J’ai dû l’apprivoiser, la caméra ! Je me rends compte que j’ai filmé selon une relation assez physique à la caméra et à ce que j’étais en train de vivre au moment où je tournais. Par exemple, j’avais écrit dans le scénario qu’il y aurait un moment filmé au milieu d’une foule oppressante dans une gare parisienne. Quand j’ai voulu tourner ce que j’avais imaginé pendant longtemps, je n’y arrivais pas. J’évitais consciencieusement les foules, ou elles me mettaient suffisamment mal à l’aise pour que je n’arrive pas à filmer. Je ne pouvais être que déçue par les images enregistrées.

Finalement, je suis retournée dans une gare, en me libérant de toute intention. J’y suis restée longtemps avant de filmer quoi que ce soit, à déambuler, repérer et sentir. Puis, de manière très intuitive, j’ai filmé comme je le sentais. Je crois que c’est quand je suis au plus juste par rapport à une impression ou une situation que mes images sont les plus réussies. Lame de fond est un film de perceptions, comme si la caméra devenait une peau, un corps sensible. Et c’est la même chose pour le son.

Je pratique la photo et j’ai l’habitude de faire de la prise de son seul : images et sons, à l’origine, ne sont pas des éléments synchrones. Finalement le travail de désynchronisation coïncide bien avec l’idée du délire, car dans mon délire, j’avais des flashes visuels, sonores, qui étaient eux-mêmes séparés. Peut-être que la désynchronisation permet de redoubler l’espace du hors champ. C’est une des questions essentielles de mon film, celle du hors champ, de l’espace imaginaire possible autour d’une image, autour d’un son.

Ce sera l’enjeu d’un prochain film : faire l’expérience du tournage synchrone et… filmer quelqu’un qui parle !

 

Allez-vous produire vos prochains films vous-même, comme vous l’avez fait pour Lame de fond ?

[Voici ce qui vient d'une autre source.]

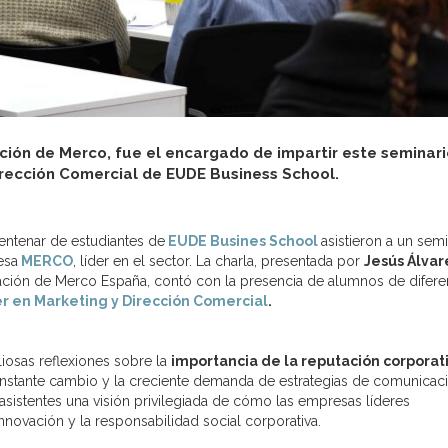
ión de Merco, fue el encargado de impartir este seminari
irección Comercial de EUDE Business School.
ntenar de estudiantes de
EUDE Busines School
asistieron a un sem
esa
MERCO
, líder en el sector. La charla, presentada por
Jesús Álvar
ción de Merco España, contó con la presencia de alumnos de difere
r en Marketing y Dirección Comercial
.
iosas reflexiones sobre la
importancia de la reputación corporat
onstante cambio y la creciente demanda de estrategias de comunicac
 asistentes una visión privilegiada de cómo las empresas líderes
innovación y la responsabilidad social corporativa.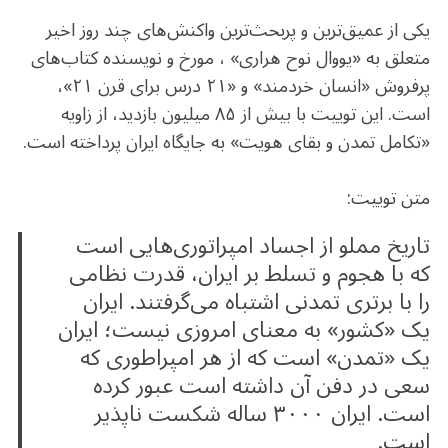
یکی از عمیق‌ترین و پربحث‌ترین واکنش‌های چند روز اخیر
متعلق به «یووال نوح هراری» ، مورخ و نویسنده کتاب‌های
پرفروش «انسان خردمند» و «۲۱ درس برای قرن ۲۱»،
است. این توییت با بیش از ۸۵ میلیون بازدید، از زاویه
«تکامل تمدن و بقای هویت» به جایگاه ایران پرداخته است.
متن توییت:
تاریخ مملو از اجساد امپراتوری‌هایی است
که با هجوم و تسلط بر ایران، قدرت نظامی
را با برتری تمدنی اشتباه می‌گرفتند. ایران
یک «کشور» به معنای امروزی نیست؛ ایران
یک «تمدن» است که از هر امپراطوری که
سعی در دفن آن داشته است عبور کرده
است. ایران ۳۰۰۰ ساله شکست ناپذیر
است.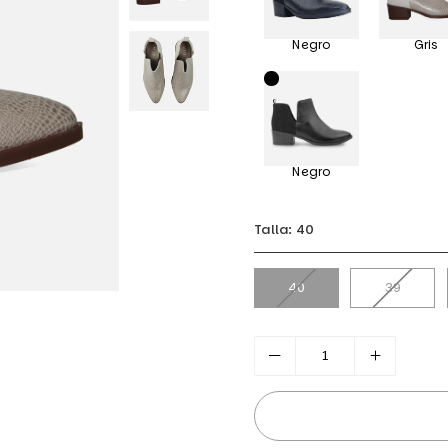
Negro
Gris
Negro
Talla:
40
40
39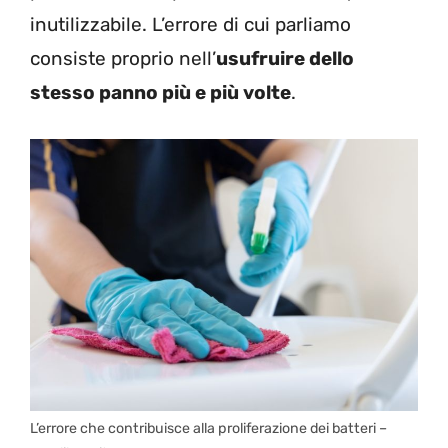
inutilizzabile. L’errore di cui parliamo
consiste proprio nell’
usufruire dello
stesso panno più e più volte
.
L’errore che contribuisce alla proliferazione dei batteri –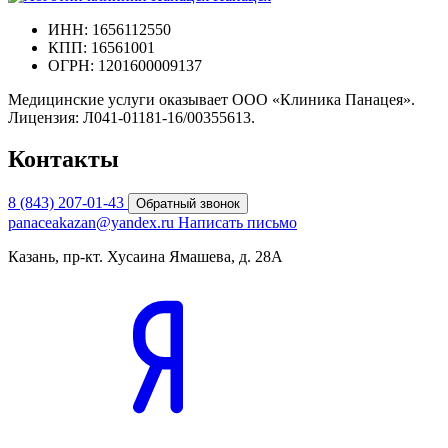
ИНН: 1656112550
КПП: 16561001
ОГРН: 1201600009137
Медицинские услуги оказывает ООО «Клиника Панацея».
Лицензия: Л041-01181-16/00355613.
Контакты
8 (843) 207-01-43
Обратный звонок
panaceakazan@yandex.ru
Написать письмо
Казань, пр-кт. Хусаина Ямашева, д. 28А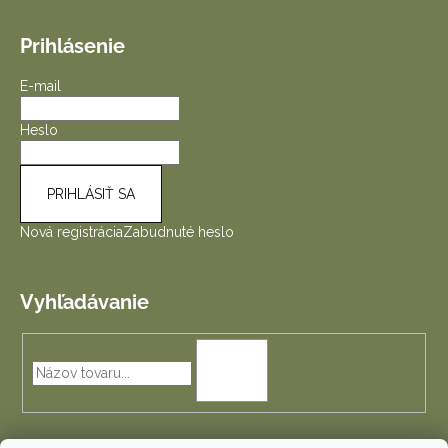
Prihlásenie
E-mail
Heslo
PRIHLÁSIŤ SA
Nová registrácia
Zabudnuté heslo
Vyhľadávanie
HĽADAŤ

Je n’ai pas rencontré le bon producteur pour ce film. Ou alors il n’existe pas. Car il s’agit bien d’un choix réciproque, n’est-ce pas ? J’ai donc produit moi-même Lame de fond. Seul le Conseil Régional d’Aquitaine a soutenu le projet, qui malgré cela est resté vraiment sous-financé.

Je ne produirai pas mes prochains films. J’ai été trop isolée dans le travail et j’ai besoin et envie, aujourd’hui, de travailler en équipe et en confiance. Je cherche une tribu ! Je crois que mon expérience de la production m’a donné à voir ce que pouvait être ce métier, et j’espère être devenue une réalisatrice-interlocutrice consciente des enjeux, des difficultés, des équilibres à trouver pour un producteur. Je rêve de pouvoir être accompagnée tout en continuant à garder ma liberté et mon exigence.

 

Propos recueillis par Olivier Daunizeau, janvier 2014 (dans le cadre de l'accompagnement à la diffusion culturelle d'ECLA-Aquitaine).